======== Data below
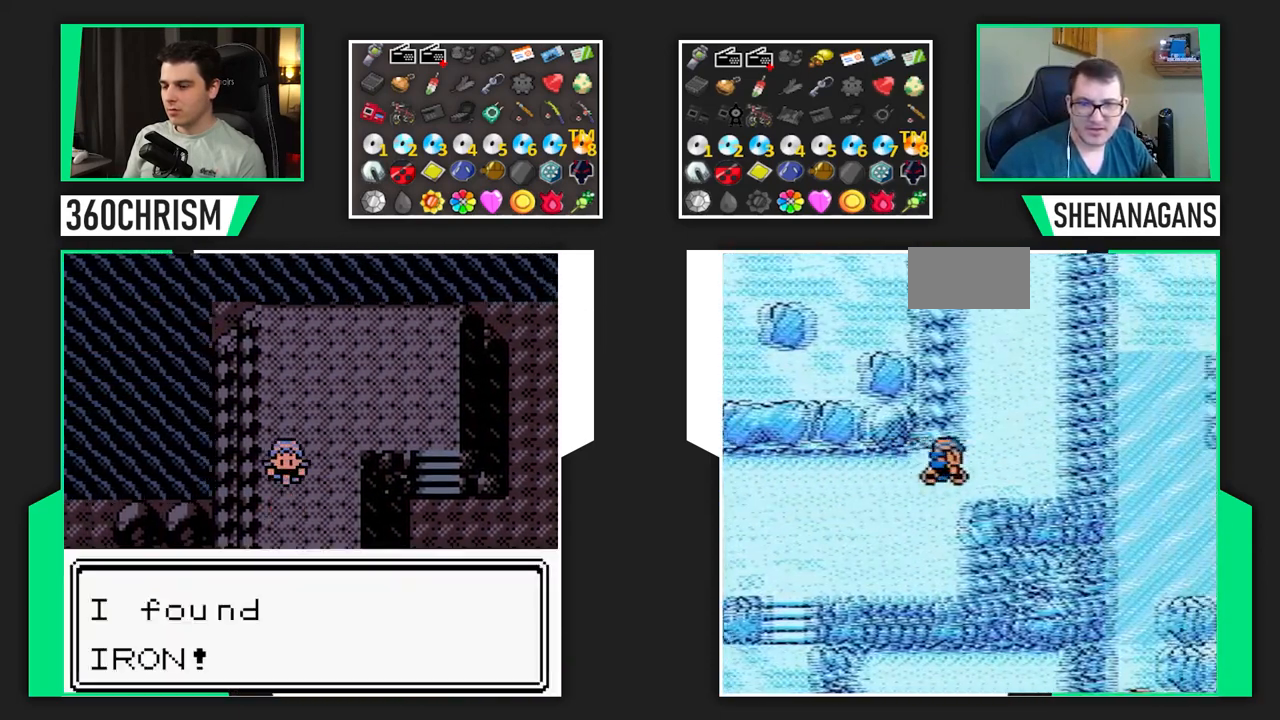
{"buttons": []}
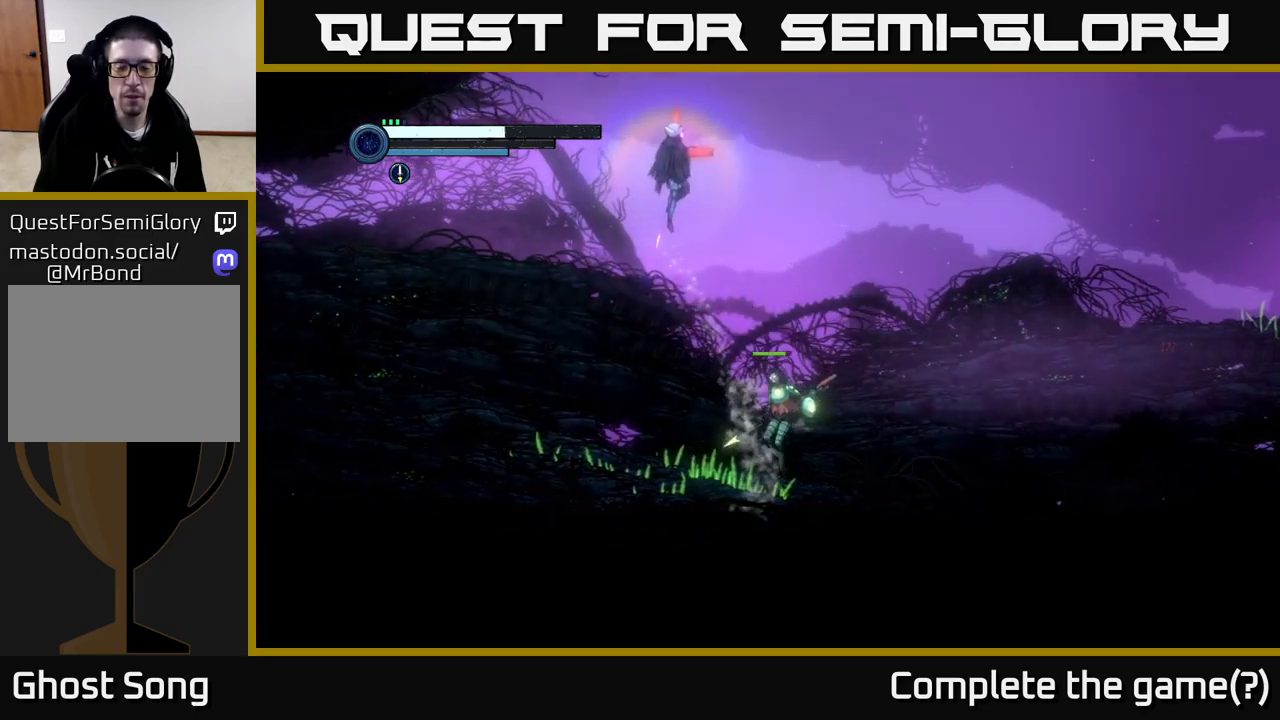
Gameplay with a controller (Xbox layout); each line is a JSON object with the inputs held at the frame after it. "events" lists button and stick changes between this image and that frame as [ms after this image, input, new state], when the widget could be followed in between.
{"buttons": ["R2"], "left_stick": "right", "right_stick": "center", "events": [[250, "A", "up"], [466, "R2", "down"]]}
================
The lines holding the string "buttons" are what is needed from the material above.

{"buttons": []}
{"buttons": ["R2"], "left_stick": "right", "right_stick": "center", "events": [[250, "A", "up"], [466, "R2", "down"]]}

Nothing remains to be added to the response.